I'll just have to think about today.  And now I'll go back to looking for work online and going through our stuff.

Thursday, August 2, 2012

Another Word for 'Disabled'

Drum roll................today's Picture of the Month:



This is that volcano that erupted in Iceland several months back.  And now it's been several days since I found this picture, and I've slept, and I forgot where I got it.  Bing, probably.

 

We're watching 'The Happening' by M. Night Shyamalan tonight.  I definitely would NOT let children watch this.  My youngest are eleven and it's scaring the heck out of them. :)  It's a bit gory, too.  A lion rips a guy's arm off, and I pipe up, 'It's just a scratch'.  (Monty Python is too funny.  Half the people in the room thought I was funny.  Half of them thought I was gross.  Probably the same half who didn't think Monty was funny.  I think some British humor is hysterical.  I loved 'Red Dwarf'.)

 

I've decided I want a new name for 'disabled'.  It just hit me the other day.  I am tired of being 'disabled'. 

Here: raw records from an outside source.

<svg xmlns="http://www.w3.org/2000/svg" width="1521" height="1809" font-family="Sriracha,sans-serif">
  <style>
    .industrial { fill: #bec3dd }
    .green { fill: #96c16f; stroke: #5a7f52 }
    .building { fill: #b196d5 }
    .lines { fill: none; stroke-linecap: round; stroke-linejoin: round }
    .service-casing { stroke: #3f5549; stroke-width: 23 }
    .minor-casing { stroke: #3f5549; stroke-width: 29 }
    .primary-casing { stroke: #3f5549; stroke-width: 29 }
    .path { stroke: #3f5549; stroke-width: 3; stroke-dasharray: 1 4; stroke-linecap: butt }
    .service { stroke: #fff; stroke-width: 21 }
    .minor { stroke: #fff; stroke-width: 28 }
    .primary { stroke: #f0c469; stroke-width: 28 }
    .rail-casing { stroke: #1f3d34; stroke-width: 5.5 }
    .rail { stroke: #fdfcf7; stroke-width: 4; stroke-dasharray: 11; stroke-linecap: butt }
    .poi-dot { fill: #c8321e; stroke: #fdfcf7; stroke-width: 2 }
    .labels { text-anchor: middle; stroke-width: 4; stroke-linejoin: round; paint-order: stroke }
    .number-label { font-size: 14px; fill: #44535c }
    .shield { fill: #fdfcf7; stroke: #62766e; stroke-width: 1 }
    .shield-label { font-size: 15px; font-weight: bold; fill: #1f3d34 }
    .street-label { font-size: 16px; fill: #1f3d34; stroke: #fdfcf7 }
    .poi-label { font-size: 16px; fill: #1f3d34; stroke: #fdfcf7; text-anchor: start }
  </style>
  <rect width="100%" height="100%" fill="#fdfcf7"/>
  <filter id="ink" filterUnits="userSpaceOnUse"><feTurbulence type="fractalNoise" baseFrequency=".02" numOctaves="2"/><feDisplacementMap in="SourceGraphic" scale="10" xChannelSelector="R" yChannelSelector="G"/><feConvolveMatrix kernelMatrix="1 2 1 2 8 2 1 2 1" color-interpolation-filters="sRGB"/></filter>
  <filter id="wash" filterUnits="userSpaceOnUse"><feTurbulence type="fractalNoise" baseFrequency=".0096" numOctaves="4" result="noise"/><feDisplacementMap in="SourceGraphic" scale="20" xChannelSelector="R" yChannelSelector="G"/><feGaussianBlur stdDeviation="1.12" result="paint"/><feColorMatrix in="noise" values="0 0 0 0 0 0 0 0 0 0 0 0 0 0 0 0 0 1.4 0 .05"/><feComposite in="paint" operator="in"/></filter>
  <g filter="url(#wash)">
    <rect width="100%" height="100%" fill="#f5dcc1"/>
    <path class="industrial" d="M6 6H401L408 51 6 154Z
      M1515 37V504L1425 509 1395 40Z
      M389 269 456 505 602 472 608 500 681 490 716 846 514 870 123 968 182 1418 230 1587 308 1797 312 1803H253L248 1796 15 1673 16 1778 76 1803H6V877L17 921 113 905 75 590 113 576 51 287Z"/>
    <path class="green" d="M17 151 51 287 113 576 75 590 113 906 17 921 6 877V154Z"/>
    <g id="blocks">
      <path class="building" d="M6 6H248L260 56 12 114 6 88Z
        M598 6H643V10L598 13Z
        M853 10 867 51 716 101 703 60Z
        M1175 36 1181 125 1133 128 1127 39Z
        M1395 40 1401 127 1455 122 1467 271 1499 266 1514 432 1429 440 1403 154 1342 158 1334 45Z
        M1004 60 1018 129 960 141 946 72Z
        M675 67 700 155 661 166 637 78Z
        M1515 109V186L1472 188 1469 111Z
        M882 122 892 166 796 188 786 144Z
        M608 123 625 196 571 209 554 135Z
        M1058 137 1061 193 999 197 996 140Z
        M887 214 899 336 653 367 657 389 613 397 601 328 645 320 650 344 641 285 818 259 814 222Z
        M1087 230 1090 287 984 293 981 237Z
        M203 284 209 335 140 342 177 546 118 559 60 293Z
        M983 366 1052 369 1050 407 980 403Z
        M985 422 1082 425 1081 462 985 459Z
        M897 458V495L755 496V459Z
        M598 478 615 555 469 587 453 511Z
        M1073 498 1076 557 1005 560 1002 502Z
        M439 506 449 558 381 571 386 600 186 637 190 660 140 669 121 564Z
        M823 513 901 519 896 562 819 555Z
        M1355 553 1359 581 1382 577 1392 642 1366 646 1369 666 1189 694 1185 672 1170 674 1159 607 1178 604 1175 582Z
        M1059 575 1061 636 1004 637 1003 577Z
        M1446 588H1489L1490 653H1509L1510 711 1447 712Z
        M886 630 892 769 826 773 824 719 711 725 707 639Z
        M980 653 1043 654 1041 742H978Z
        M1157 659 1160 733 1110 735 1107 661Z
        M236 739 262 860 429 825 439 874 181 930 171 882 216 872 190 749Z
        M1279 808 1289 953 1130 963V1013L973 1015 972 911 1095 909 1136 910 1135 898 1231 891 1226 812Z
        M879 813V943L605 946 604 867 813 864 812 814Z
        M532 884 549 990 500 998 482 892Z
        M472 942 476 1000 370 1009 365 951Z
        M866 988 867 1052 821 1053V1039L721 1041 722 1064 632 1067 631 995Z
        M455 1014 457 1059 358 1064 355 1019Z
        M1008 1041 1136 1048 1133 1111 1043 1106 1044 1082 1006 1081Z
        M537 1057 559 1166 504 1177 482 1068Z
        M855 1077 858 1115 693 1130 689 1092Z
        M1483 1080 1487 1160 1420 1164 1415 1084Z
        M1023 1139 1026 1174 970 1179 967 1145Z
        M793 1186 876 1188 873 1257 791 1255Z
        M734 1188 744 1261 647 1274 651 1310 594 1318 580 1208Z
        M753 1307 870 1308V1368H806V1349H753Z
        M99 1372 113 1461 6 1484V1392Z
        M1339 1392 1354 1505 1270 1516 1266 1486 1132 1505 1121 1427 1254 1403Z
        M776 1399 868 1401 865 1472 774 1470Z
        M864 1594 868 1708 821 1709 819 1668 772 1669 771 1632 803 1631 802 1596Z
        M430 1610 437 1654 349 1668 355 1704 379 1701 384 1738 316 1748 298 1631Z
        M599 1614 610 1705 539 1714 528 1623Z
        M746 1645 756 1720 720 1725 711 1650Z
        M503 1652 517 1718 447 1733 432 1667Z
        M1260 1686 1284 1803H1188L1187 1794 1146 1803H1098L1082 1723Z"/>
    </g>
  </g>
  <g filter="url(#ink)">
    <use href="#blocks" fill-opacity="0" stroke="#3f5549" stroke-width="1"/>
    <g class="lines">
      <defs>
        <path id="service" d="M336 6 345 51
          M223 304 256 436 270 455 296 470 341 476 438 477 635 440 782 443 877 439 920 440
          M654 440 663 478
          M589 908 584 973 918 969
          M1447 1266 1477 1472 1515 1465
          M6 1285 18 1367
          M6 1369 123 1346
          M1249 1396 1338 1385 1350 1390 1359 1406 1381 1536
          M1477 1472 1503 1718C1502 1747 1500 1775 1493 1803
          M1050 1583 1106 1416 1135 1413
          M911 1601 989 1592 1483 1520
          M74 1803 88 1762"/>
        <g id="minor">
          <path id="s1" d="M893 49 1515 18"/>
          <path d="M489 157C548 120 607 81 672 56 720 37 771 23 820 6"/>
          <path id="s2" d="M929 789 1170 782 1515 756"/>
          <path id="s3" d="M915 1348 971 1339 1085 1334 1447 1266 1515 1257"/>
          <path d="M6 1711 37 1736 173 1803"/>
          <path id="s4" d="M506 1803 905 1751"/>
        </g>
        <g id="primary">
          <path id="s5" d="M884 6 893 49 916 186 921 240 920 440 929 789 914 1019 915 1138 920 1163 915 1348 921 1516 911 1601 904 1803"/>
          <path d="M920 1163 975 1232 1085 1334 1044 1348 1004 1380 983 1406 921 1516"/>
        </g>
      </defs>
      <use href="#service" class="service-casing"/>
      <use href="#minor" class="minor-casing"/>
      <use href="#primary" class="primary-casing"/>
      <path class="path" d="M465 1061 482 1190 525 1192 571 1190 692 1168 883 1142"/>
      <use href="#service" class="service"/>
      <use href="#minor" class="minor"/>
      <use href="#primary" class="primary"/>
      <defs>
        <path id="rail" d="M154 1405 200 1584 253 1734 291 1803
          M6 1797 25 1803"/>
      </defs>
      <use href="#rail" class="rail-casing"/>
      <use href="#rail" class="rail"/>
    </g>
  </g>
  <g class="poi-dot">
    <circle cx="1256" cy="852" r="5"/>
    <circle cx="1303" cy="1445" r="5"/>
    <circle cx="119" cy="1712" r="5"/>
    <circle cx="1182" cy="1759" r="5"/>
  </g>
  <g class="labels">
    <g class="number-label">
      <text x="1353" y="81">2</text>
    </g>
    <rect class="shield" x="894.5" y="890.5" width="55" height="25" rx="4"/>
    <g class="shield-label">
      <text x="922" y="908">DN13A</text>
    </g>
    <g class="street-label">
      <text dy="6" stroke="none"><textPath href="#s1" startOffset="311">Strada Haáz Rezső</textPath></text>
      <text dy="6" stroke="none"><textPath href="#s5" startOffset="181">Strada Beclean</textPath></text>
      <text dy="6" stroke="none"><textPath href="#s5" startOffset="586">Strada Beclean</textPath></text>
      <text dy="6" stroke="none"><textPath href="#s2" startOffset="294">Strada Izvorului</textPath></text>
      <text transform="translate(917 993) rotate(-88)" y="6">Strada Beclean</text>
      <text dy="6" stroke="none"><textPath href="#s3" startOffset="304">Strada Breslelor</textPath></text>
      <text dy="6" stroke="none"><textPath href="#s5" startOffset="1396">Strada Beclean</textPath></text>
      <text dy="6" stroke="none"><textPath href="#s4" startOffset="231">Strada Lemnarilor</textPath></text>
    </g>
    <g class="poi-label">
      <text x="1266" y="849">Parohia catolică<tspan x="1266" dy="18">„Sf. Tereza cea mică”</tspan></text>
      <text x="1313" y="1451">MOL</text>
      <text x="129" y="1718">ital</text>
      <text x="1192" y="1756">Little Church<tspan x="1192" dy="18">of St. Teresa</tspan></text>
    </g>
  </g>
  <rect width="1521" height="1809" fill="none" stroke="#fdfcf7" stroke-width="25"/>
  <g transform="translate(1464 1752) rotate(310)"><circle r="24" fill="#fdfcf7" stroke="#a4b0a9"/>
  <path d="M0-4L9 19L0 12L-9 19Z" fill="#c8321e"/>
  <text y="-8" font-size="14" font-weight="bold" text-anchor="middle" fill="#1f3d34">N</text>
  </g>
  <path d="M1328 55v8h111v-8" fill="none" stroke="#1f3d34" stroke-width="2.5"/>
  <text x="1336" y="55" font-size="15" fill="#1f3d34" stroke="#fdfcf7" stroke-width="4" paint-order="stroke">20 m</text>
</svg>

'Crippled' would be silly--it's not as if I can't walk.  Handicapped?  No.  Not today, anyway.  Sick?  Ill?  That doesn't seem to do it justice.  People with the flu (and people who say "it's just a scratch") are 'sick'.  And don't even get me started on 'differently abled'.  Not only is it an unwieldy mouthful, but it sounds as if I'm just fine, no problem, just 'different'.  It doesn't give any indication of some of the struggles people like me go through.  As if we can just pretend everything is fine.

It's just like changing from words like 'idiot' and 'moron' to 'retarded', which then becomes a pejorative so we say 'slow', and then 'mentally challenged'.  Actually, 'mentally challenged' might apply to me pretty well if it weren't already taken.

The problem is that any word with which I replace 'disabled' will just become another word with negative connotations.

I'd like for that to disappear one day.  I will very likely never be well, but I would like to be O.K.  I'd like it to be acceptable that I'm not well, and that my brain doesn't work like everybody else's.  I'd like to be just one of the guys.

Warning:  I am about to whine.  I am tired of being disabled, and I am tired of trying to prove that I'm disabled, and I am tired of apologizing for being this way.  I'm tired of being poor.  My husband hasn't worked in a week, and I can't work, or get food stamps or social security, or find even a part-time job online (just spent last Sunday afternoon looking again out of desperation).  Tomorrow we all are going to the Social Security office to get replacements for the cards that had to go in person to another government agency and never came back.  I'm going to ask for my CD of info for my disability appeal.  I am tired of dealing with this.  I wish I could just go on with my life.  There must be more than this.

I know some people have bigger problems.  Although when I look at the possibility of having to move back in with my parents some day, that seems big enough.

Someone asked on a Kabbalah thread if people would say what their greatest problems were.  So many people worried about their finances or their health or their interpersonal relationships.  I guess this is just the way it is.



Anyway, I've started (just barely) the third movement of the sonata.  The second is still getting finished up.  It's funny--I was sitting at the computer writing the music for the second movement, and I heard the beginning of the third.  This isn't unknown for composers--I sometimes hear music, like an auditory hallucination.  Sometimes I can do it on purpose now.  So I stopped everything right in the middle and started writing the beginning of that third movement.

And the movie's over--time to go!  I've got things to do tonight.  Bye!